__RAW DATA__
※ ※ ※

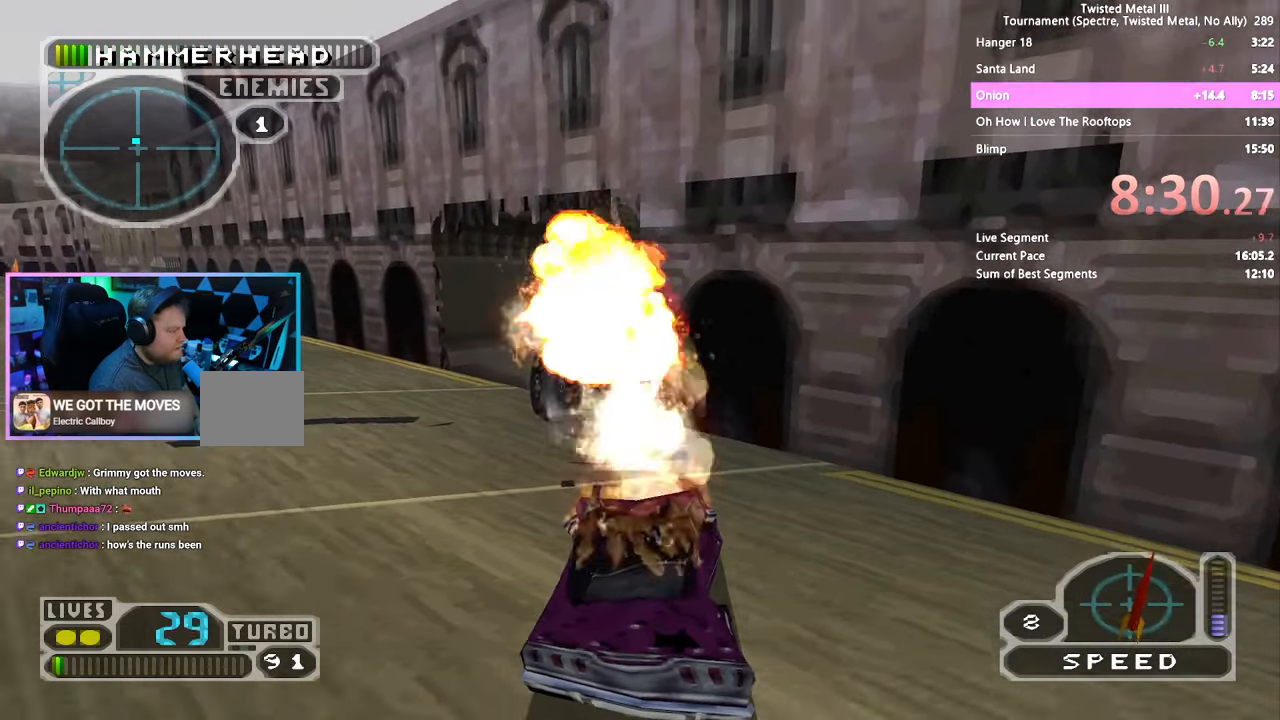
{"dt_ms": 500, "buttons": ["R2", "DPAD_LEFT"], "left_stick": "center", "right_stick": "center", "events": [[150, "SQUARE", "down"], [267, "DPAD_LEFT", "down"], [317, "DPAD_LEFT", "up"], [450, "DPAD_LEFT", "down"], [484, "SQUARE", "up"]]}
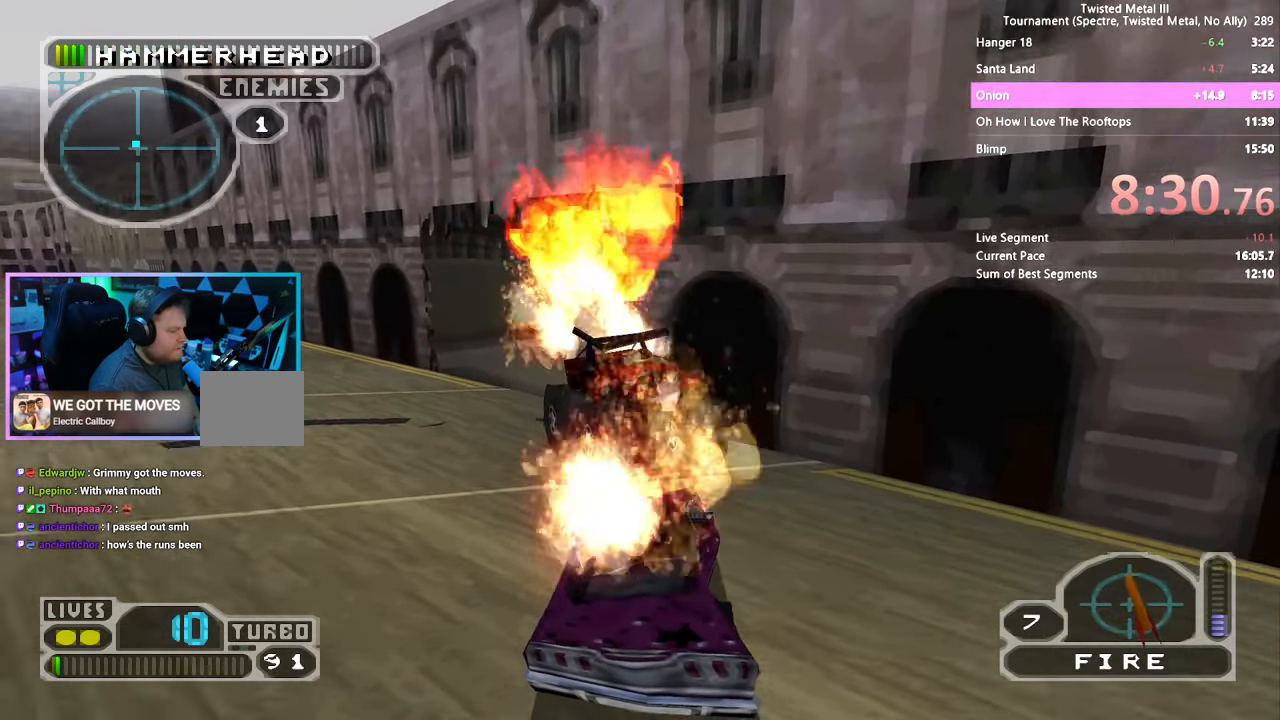
{"dt_ms": 500, "buttons": ["TRIANGLE", "R2", "DPAD_DOWN", "DPAD_LEFT"], "left_stick": "center", "right_stick": "center", "events": [[50, "DPAD_DOWN", "down"], [50, "DPAD_LEFT", "up"], [84, "L2", "down"], [184, "L2", "up"], [250, "L2", "down"], [334, "L2", "up"], [350, "DPAD_LEFT", "down"], [400, "TRIANGLE", "down"]]}
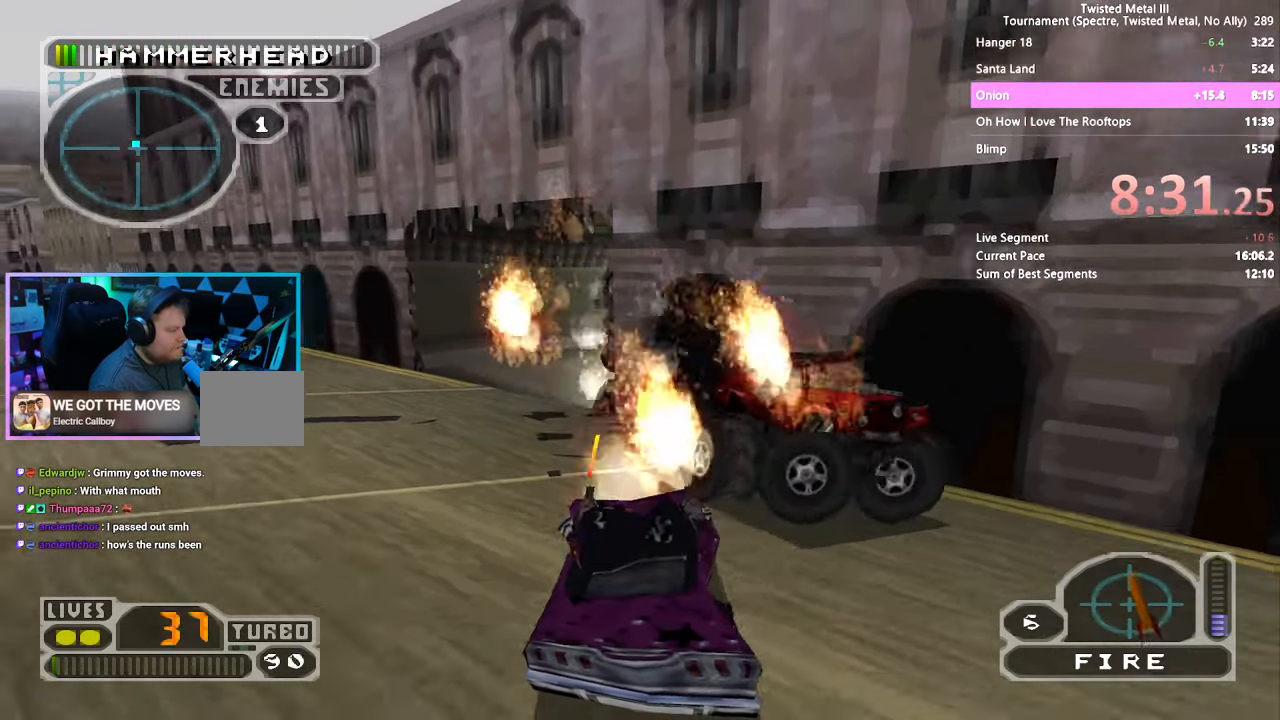
{"dt_ms": 500, "buttons": ["R2"], "left_stick": "center", "right_stick": "center", "events": [[167, "TRIANGLE", "up"], [184, "DPAD_DOWN", "up"], [184, "DPAD_LEFT", "up"], [384, "L2", "down"], [484, "L2", "up"]]}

※ ※ ※

__AIM OF THE EXERCISE__
Return the listing above in full and exactly, omitting all pictures.

__PROBLEM SOLUTION__
{"dt_ms": 500, "buttons": ["R2", "DPAD_LEFT"], "left_stick": "center", "right_stick": "center", "events": [[150, "SQUARE", "down"], [267, "DPAD_LEFT", "down"], [317, "DPAD_LEFT", "up"], [450, "DPAD_LEFT", "down"], [484, "SQUARE", "up"]]}
{"dt_ms": 500, "buttons": ["TRIANGLE", "R2", "DPAD_DOWN", "DPAD_LEFT"], "left_stick": "center", "right_stick": "center", "events": [[50, "DPAD_DOWN", "down"], [50, "DPAD_LEFT", "up"], [84, "L2", "down"], [184, "L2", "up"], [250, "L2", "down"], [334, "L2", "up"], [350, "DPAD_LEFT", "down"], [400, "TRIANGLE", "down"]]}
{"dt_ms": 500, "buttons": ["R2"], "left_stick": "center", "right_stick": "center", "events": [[167, "TRIANGLE", "up"], [184, "DPAD_DOWN", "up"], [184, "DPAD_LEFT", "up"], [384, "L2", "down"], [484, "L2", "up"]]}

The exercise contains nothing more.